DAREDEVIL No. 4, April 2016 |
It’s easy to imagine that a number of the 43,741 collectors who bought Issue Four of “Daredevil” felt somewhat misled by the twenty-page periodical's action-packed cover
illustration. For although Charles Soule’s
narrative does indeed partially concern Bill Everett’s co-creation foiling
“the whole bomb maker’s Pantry” in the Red Hook neighbourhood of Brooklyn. The
costumed crime-fighter doesn’t actually do so in the company of the “veteran
super hero” Captain America, and seemingly prefers instead to undertake the distinctly solo
mission with the silver-haired Sentinel of Liberty simply providing
communications support from his supposed vantage point outside in the street;
“He might not be doing the fighting himself, but the problems get solved.”
Equally as frustrating, though perhaps less ambiguous, is
the Brooklyn-born writer’s secondary suggestion that Matt Murdock’s alter-ego has
actually turned to the elderly Steve Rogers for some much needed guidance in dealing with the blind lawyer's current foe, Tenfingers.

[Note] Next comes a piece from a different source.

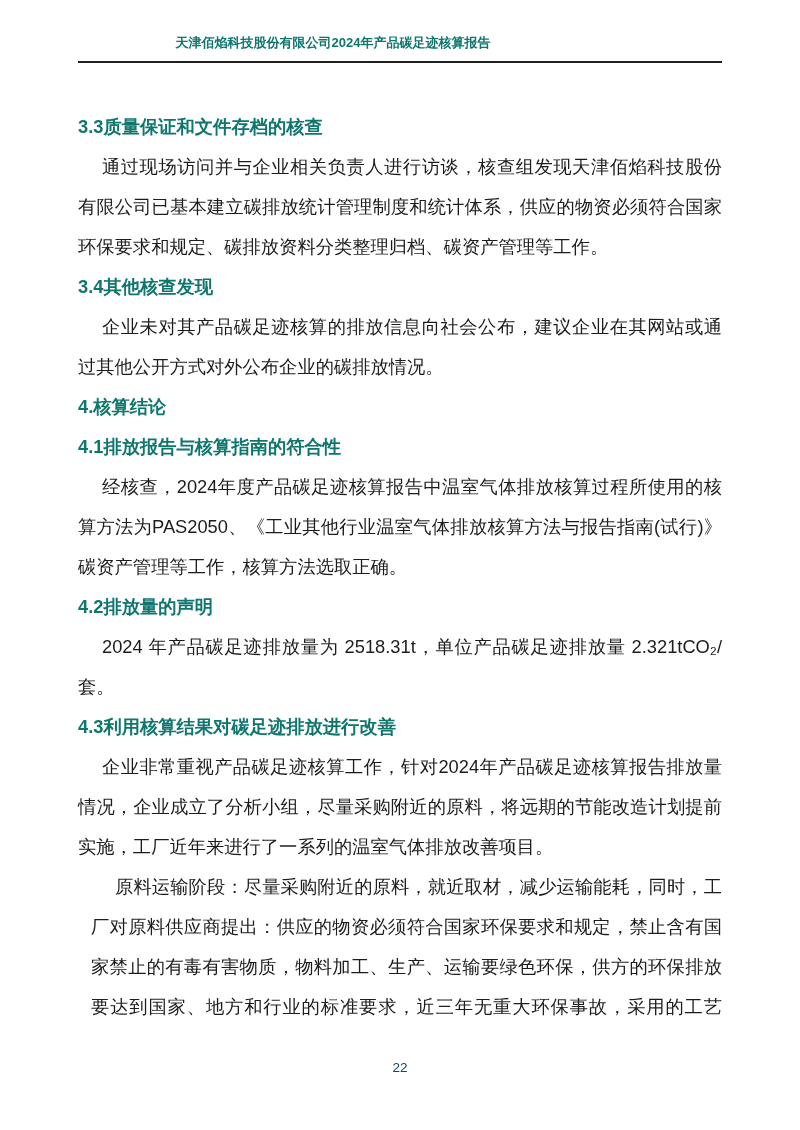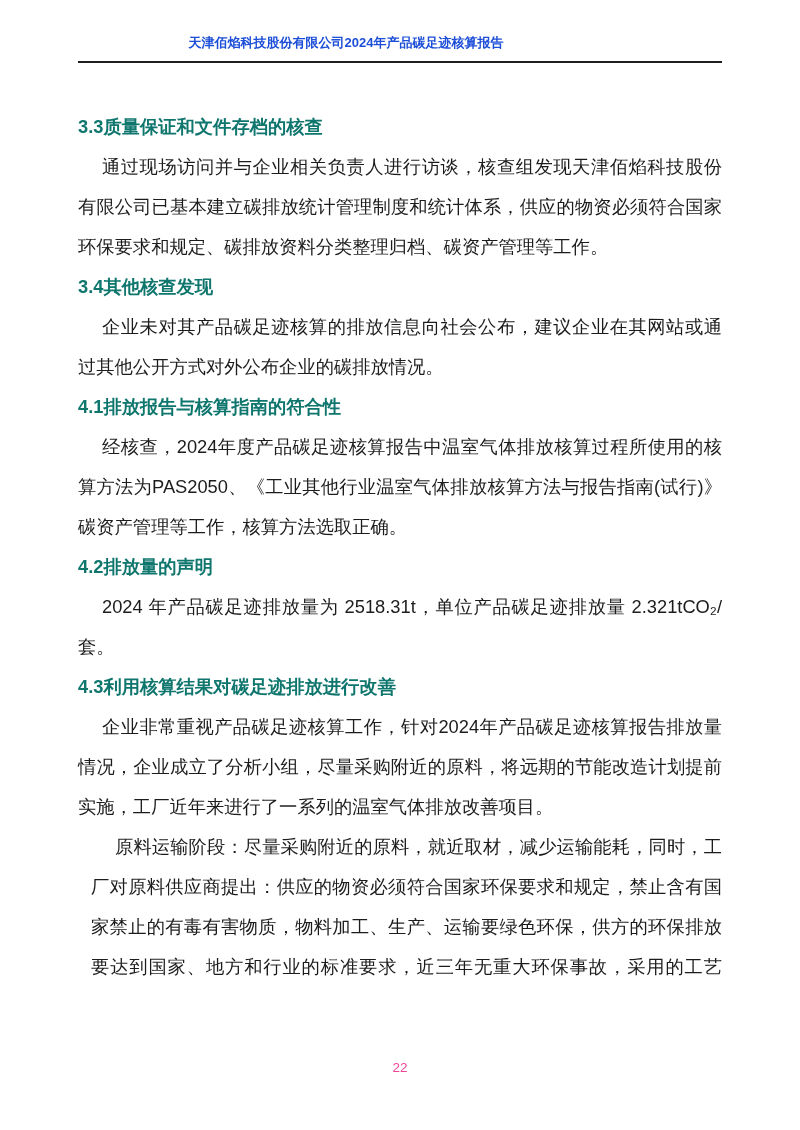"天津佰焰科技股份有限公司2024年产品碳足迹核算报告" .hdr-title { color: #1d4ed8 -> #0f766e; left: 24px -> 11px }
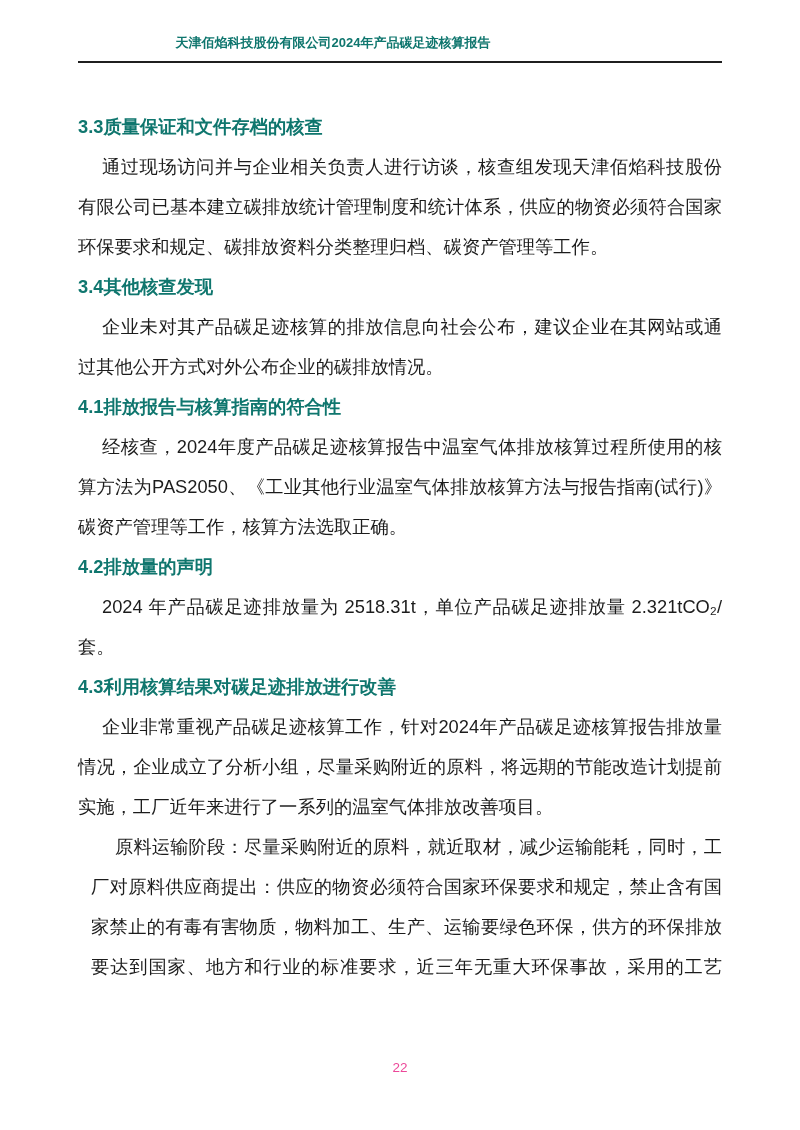"4.核算结论" div.doc-h { html: none -> <div>4.核算结论</div> }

The entire sequence depicting Hornhead’s fraught mission to defuse
the detonator before it takes “down the whole damn building” is painfully
punctuated with the athletic acrobat’s hopes that the World War Two veteran can
help dispel his personal doubts as to how best to defeat the Chinese
crime-lord. Yet at the end of the magazine when the former Avenger asks him why
“you called me in the first place”, the supposed Man Without Fear simply
mumbles “Just… reassurance, maybe.”
Admittedly, Samuel Chung’s revelation to his
eight-fingered mother that he is the Church of the Sheltering Hands’ mysterious
“enemy” she so earnestly wishes to personally eliminate, does in some way
further progress the title’s over-arching story concerning the disfigured
magician’s plans to build “a power base in Chinatown.” But even their
subsequent enthralling exchange of blows is short-lived as a result of The Hand’s
abrupt return, and infuriatingly only hints at the potential exploration of an
infinitely more complicated relationship between illegal immigrant and his
misguided parent in a future publication.
Ron Garney and Goran Sudzuka’s pencilling for this comic
book is also rather disappointing in many respects. The creative collaborators' breakdowns showing Daredevil’s billy club zinging around the residential
apartment block, brutally battering the bombers’ heads and legs are well enough
dynamically drawn. However the same cannot be said for some of their
illustrations of Steve Rogers, the actual bombers or Blindspot’s mother.